Decisión Infernal.

Si tuviera que contaros cómo, cuándo, o por qué morí, no podría deciros nada. Eso no me haría dudar ni por un segundo de que actualmente y desde hacía un tiempo, yo estaba muerto. No era sólo una sensación vaga en el fondo de mi cerebro que me hiciera afirmar eso instintivamente, ni que literalmente vivíamos en una especie de infierno o paraíso, dependiendo de cómo lo vieras, sino que millones de almas a mi alrededor podrían afirmar lo mismo que yo. Estábamos muertos y vivíamos en el infierno.

De cualquier modo el infierno no era un lugar “infernal”. Tenías tu trabajo, aquel que más te gustara, y podías cambiar de profesión si te apetecía, tenías tus amigos, comida, bebida, distracciones varias, etc. La mayoría de la gente estaba bastante conforme con esa “vida” diaria  y solían considerar que más que un infierno aquello era una especie de cielo en el que uno tenía una vida normal y se limitaba a dejar que el tiempo pasara delante de sus ojos. Para los demás aquella monotonía era lo peor que nos podría haber ocurrido.

Al principio no te dabas cuenta, pero en realidad el Más Allá tenía demasiada pinta de un campo de concentración. Estábamos divididos por secciones, una especie de urbanizaciones en las que la gente iba llegando y como por arte de magia iban cambiando según lo que más le apeteciera.

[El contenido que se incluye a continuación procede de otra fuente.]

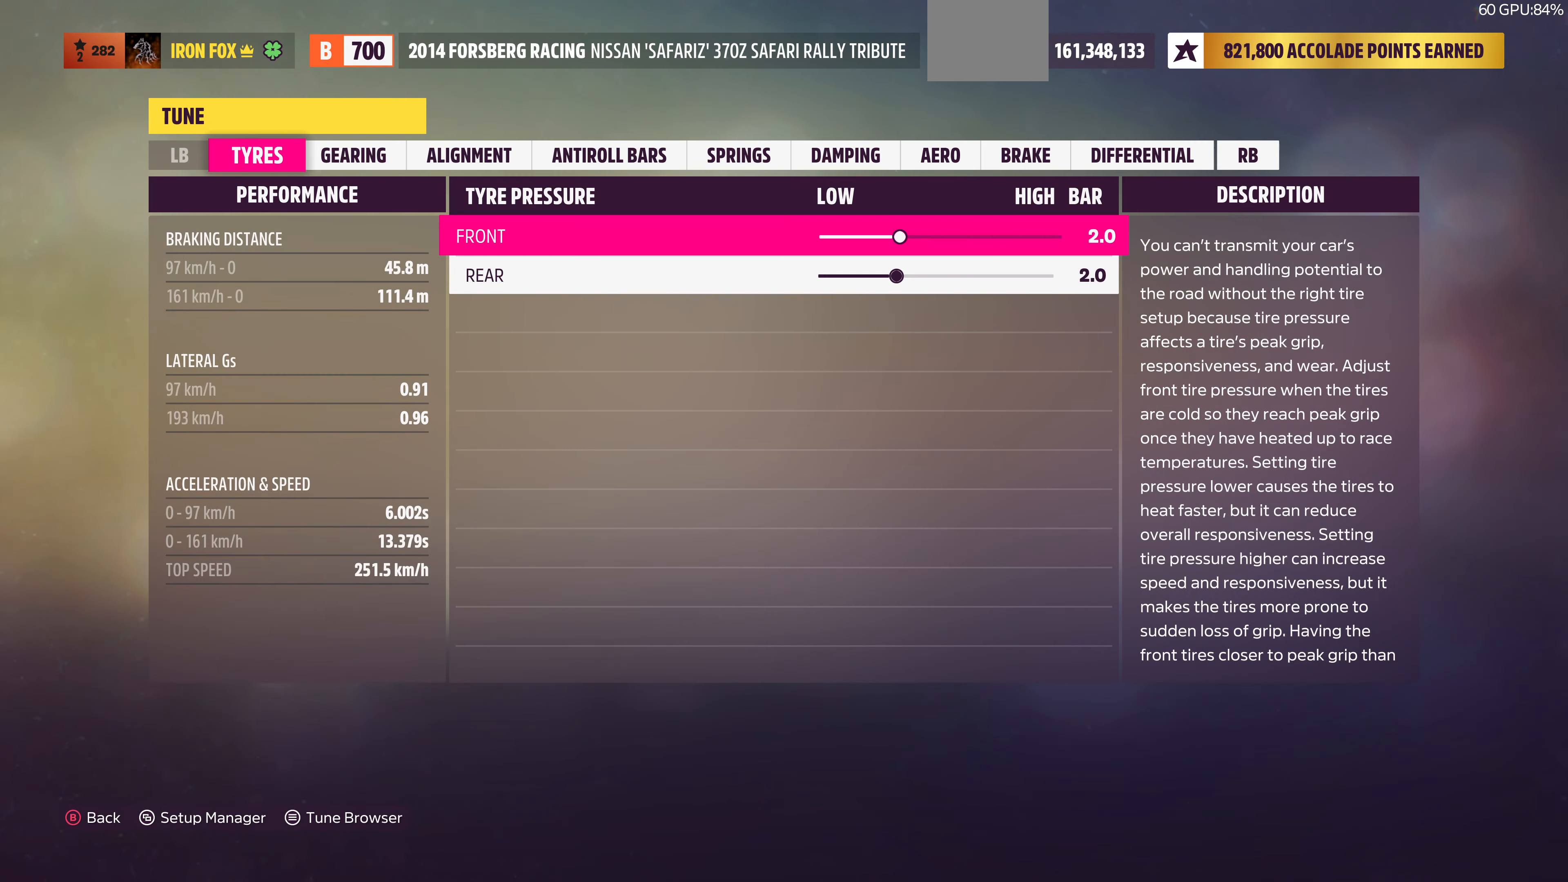
{"buttons": [], "left_stick": "center", "right_stick": "center", "events": [[167, "CIRCLE", "up"]]}
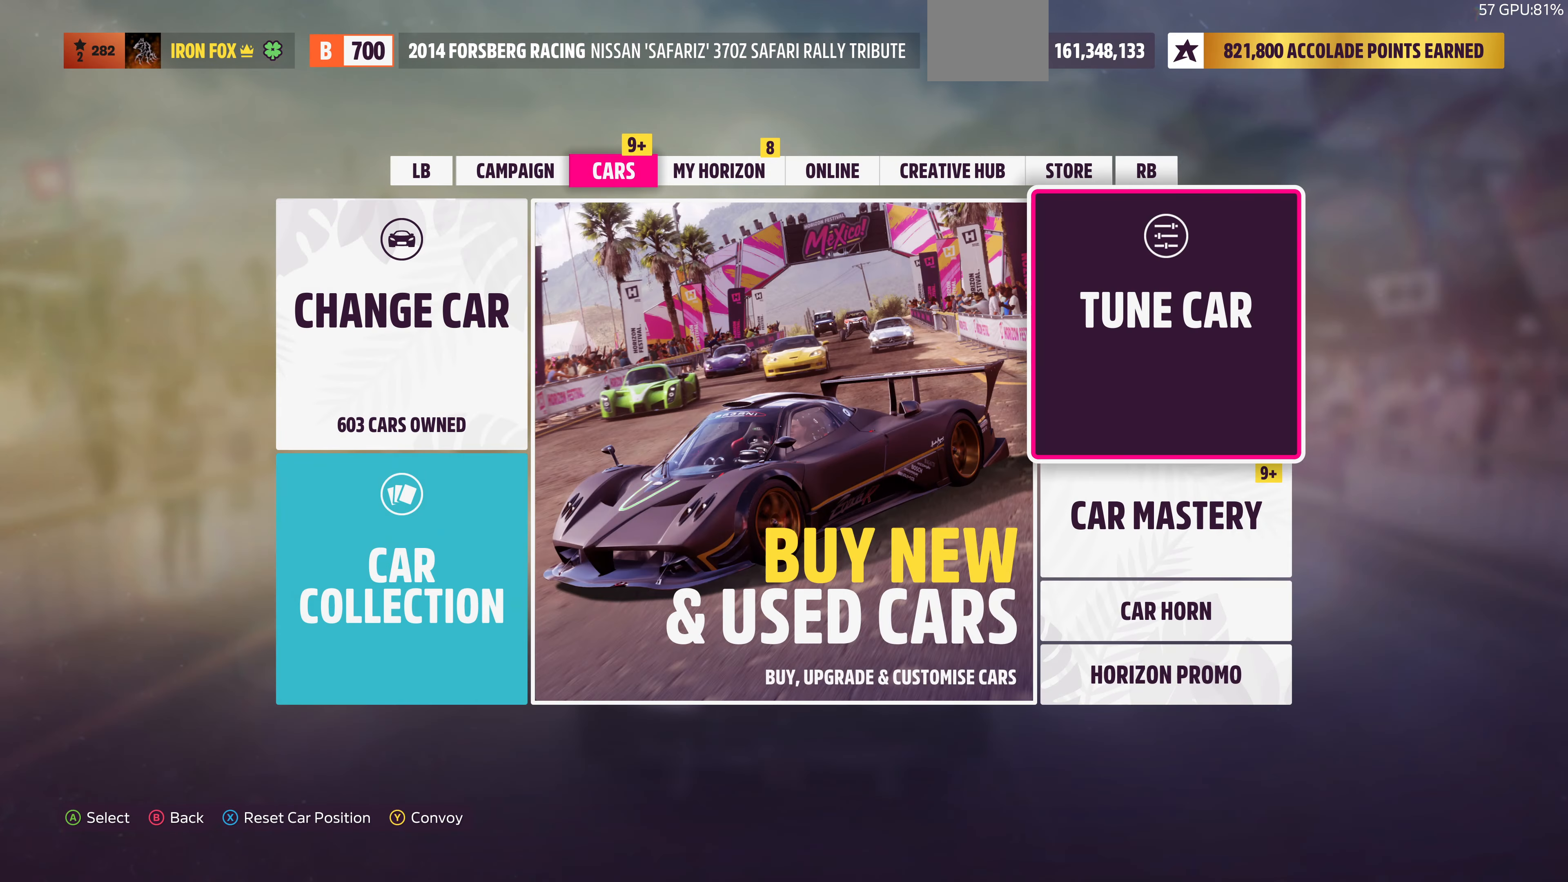
{"buttons": ["R1"], "left_stick": "center", "right_stick": "center", "events": [[500, "R1", "down"]]}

Hasta ahí más o menos bien, hay que tener en cuenta la cantidad de almas que bajan (o suben) aquí diariamente, sumándole todas las que ya han parado por estos lares anteriormente. Así que deciden ponernos un número en vez de estar preocupándose por nuestros nombres. Y así aparece en nuestras ropas, cualesquiera que usemos, una etiqueta en la que consta: Alma ESXVIII2438310 cosido con hilo plateado. Sí, ese es mi nombre ahora, pero no es el único que recuerdo.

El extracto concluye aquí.